Segment Start: Passage shown

Friday, June 26, 2009
Some answers on speciation
Alison at the BioBlog does a great job at bridging the gap between secondary school biology and and biological research at large. Today she has a couple of good questions from highschool students:
How do scientists know when a species finishes and a new one is formed?Are there different species in between the formation of a new species or does a, for example, Homo habilis have a Homo erectus child?
Alison provides some good answers to the questions but I thought I'd add my own thoughts since species and speciation are at the heart of my PhD research. Before we can start to ask 'when is a new species formed' we need to know exactly what it is we mean by 'species'. Sadly there is no simple answer to this question, at present there at least 26 different species concepts that have been put forward, all of which have supporters and most of which are incompatible with all the other ones. The shear volume of species concepts might suggest there isn't a single answer to what a species is. In fact, I think most of these species concepts are not <i>definitions</i> of species so much as tools that scientists use to test for evidence of a much more simple definition of species. In evolutionary biology we know how species are formed, populations of a single species stop sharing genes from each other, this means changes each new population's gene pool can't feed into the gene pool of its sister population - each population now has its own evolutionary trajectory.

Segment End: Passage shown

■ Exercise prompt ■
Answer these from the post on speciation above:
(a) At which site does Alison write?
(b) Which two species appear in the students' example?
(c) How many species concepts does the writer say have been put forward?

Segment Start: Data under study

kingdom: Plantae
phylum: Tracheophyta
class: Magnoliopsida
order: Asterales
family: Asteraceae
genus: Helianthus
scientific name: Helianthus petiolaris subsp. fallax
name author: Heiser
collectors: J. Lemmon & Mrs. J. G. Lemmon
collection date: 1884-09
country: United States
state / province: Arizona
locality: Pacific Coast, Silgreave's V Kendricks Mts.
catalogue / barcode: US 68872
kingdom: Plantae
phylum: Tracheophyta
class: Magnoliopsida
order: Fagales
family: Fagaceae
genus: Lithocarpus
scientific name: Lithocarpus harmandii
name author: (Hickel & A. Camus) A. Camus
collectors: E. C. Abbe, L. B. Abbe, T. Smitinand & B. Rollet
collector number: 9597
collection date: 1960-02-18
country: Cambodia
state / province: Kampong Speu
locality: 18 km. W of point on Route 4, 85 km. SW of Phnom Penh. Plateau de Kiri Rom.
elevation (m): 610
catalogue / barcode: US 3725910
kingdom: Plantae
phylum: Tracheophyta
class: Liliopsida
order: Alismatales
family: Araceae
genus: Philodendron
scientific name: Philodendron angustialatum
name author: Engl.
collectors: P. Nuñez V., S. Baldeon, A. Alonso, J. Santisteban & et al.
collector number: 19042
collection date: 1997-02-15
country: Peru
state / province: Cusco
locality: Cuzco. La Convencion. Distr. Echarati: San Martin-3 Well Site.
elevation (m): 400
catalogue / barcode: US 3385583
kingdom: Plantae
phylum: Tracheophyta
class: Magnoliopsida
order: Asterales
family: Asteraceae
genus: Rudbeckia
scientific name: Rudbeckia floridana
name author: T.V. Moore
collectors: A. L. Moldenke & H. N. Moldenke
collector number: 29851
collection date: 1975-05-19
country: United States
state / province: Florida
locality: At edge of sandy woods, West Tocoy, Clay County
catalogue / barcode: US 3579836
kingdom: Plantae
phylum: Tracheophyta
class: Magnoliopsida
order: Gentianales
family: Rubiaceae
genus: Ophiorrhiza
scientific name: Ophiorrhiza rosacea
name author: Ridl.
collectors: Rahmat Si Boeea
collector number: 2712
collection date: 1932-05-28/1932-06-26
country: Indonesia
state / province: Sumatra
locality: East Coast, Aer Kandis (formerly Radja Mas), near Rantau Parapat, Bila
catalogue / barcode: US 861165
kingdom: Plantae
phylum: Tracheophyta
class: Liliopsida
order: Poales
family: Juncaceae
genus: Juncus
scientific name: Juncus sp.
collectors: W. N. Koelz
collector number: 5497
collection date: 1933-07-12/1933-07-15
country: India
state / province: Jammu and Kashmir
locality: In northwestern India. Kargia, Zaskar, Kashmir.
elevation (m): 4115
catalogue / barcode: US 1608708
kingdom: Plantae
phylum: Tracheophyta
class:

Segment End: Data under study

■ Answer to this problem ■
(a) The BioBlog.
(b) Homo habilis and Homo erectus.
(c) At least 26.